On the other side of the coin, as a Catholic (and a Catholic priest to boot), I do believe that Religion (Church, Mosque, Synagogue, Temple, etc) does have a RIGHT and even a DUTY TO COMMENT on the Arts (film-making included).  (And similarly in a free society, the Arts have a RIGHT to comment on Religion, even when the Authorities, religious or otherwise, don't particularly like what they say). 

Here in the United States, the Hollywood Production Code that existed from 1930 to 1968 was largely the Catholic Church's "baby," having been created in response to pressure by the largely and by the 1960s almost exclusively Catholic National Legion of Decency.  When the Code was abandoned, many Catholics in the United States took this rather personally and I know Catholics both lay and clerical/religious who haven't gone to the movies SINCE the abandonment of the Code in 1968 (To some extent, one has to admire such principled stubbornness/stamina ;-).  Further, the rating system used by National Legion of Decency in its day continues to be the basis of the one used by the USCCB/Catholic News Service whose reviews, as available, I make a point of citing on this blog.

I do have to say that I do prefer the post-Production Code approach to cinema to the censorship that existed beforehand.  As long as the Church retains the right (it does) or critics (people) in general have the right (we do) to call a film morally offensive or otherwise stupid (and explain why), even the Catechism of the Catholic Church defends the freedom of adult human beings to make mistakes as both sin and virtue are impossible without freedom (CCC 1730ff).

So then, recognizing then that the United States and indeed THE ENTIRE WESTERN (CATHOLIC/CHRISTIAN) WORLD went through a previous period of movie censorship (an excellent and beautiful film about the evolution of cinema through this period of previous censorship in Italy was the Oscar winning film Nuovo Cinema Paradiso [1988]) what then does this film have to say about the travails of Iranian film-makers in contemporary Shiite-Islam dominated Iran? 

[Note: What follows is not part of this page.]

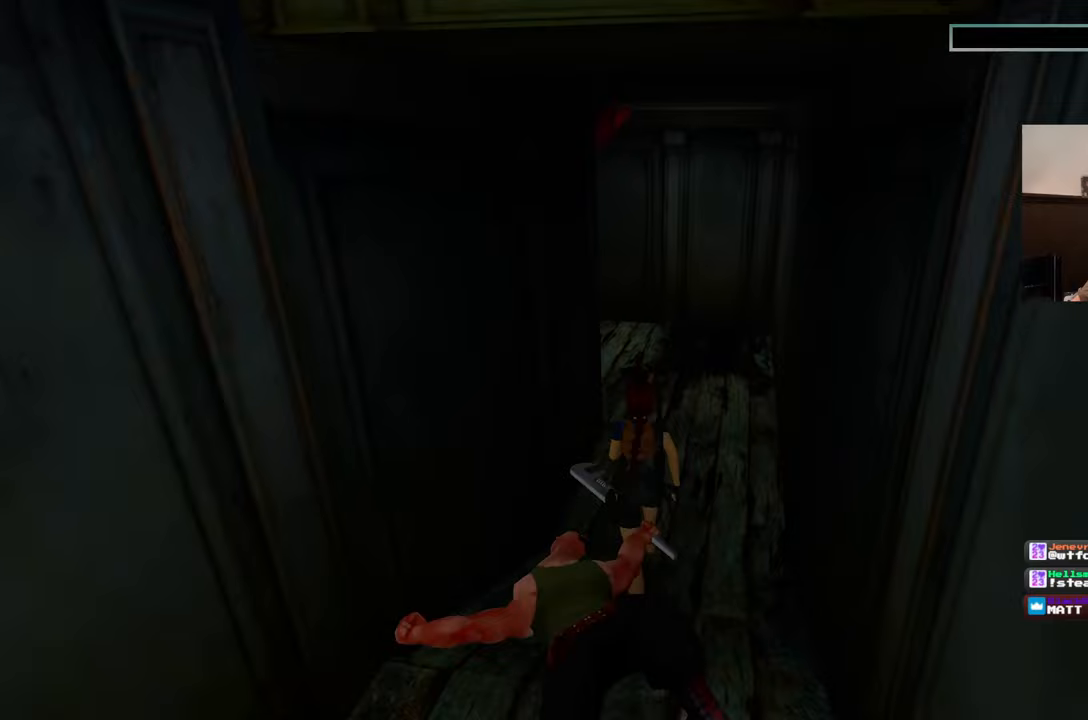
{"buttons": [], "left_stick": "up-right", "right_stick": "left", "events": [[133, "left_stick", "up-right"]]}
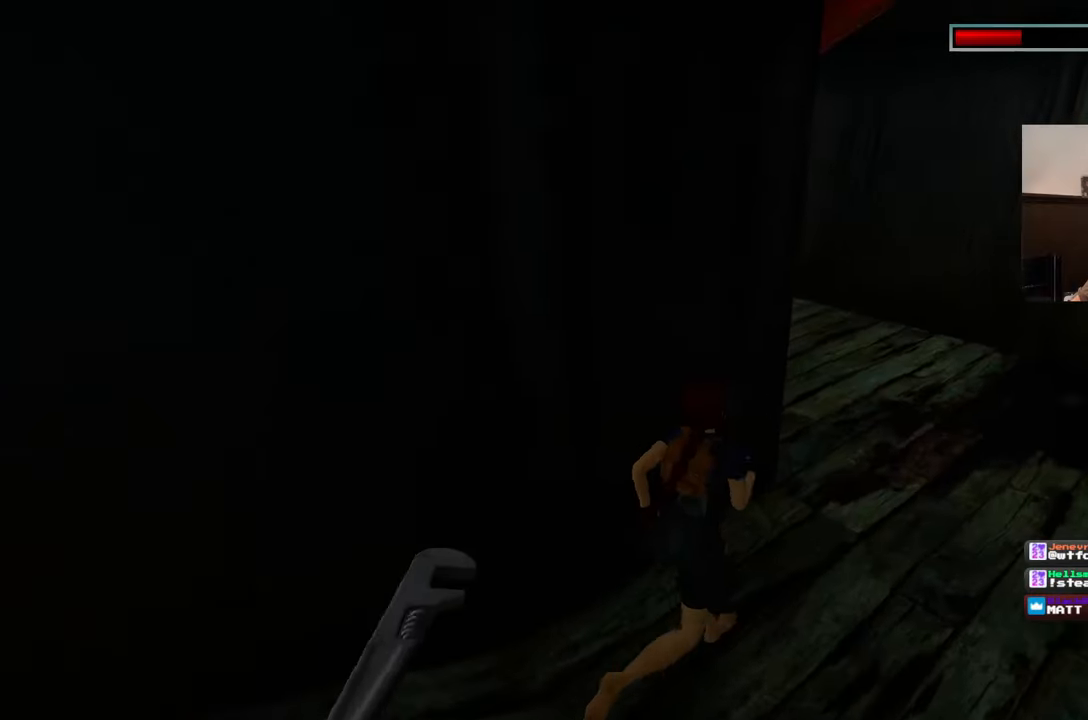
{"buttons": [], "left_stick": "up-right", "right_stick": "left", "events": [[117, "right_stick", "center"], [267, "right_stick", "left"]]}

Well there are some very cumbersome restrictions that Iranian film-makers face.  These include that women have to wear headscarfs (hijab) _at all times_ in Iranian films and _no physical contact_ between men and women is allowed in Iranian films.  (Actually, there's an interesting/telling exception to the latter restriction, which both the film and I'll get to later).

Regarding the headscarfs (hijab).  As the film notes, even in Islam there is no restriction requiring women to wear headscarfs (hijab) at home.  So why do Iran's religious authorities _require_ that women in Iranian films wear headscarfs (hijab) _at all times_ in films?  Well, Iran's religious authorities make that point that women don't have to wear headscarfs (hijab) at home because they are around family.  YET IN A FILM (OR ON STAGE) even though actors/actresses _could be playing_ the roles of husband and wife (and kids) at home, THEY ARE GENERALLY NOT ACTUALLY HUSBAND/WIFE/THEIR KIDS.  Further, there's an crew filming them (and later an innumerable audience watching them) that are DEFINITELY NOT FAMILY, ergo ... women in films (and presumably on stage) must dress as if they were in public.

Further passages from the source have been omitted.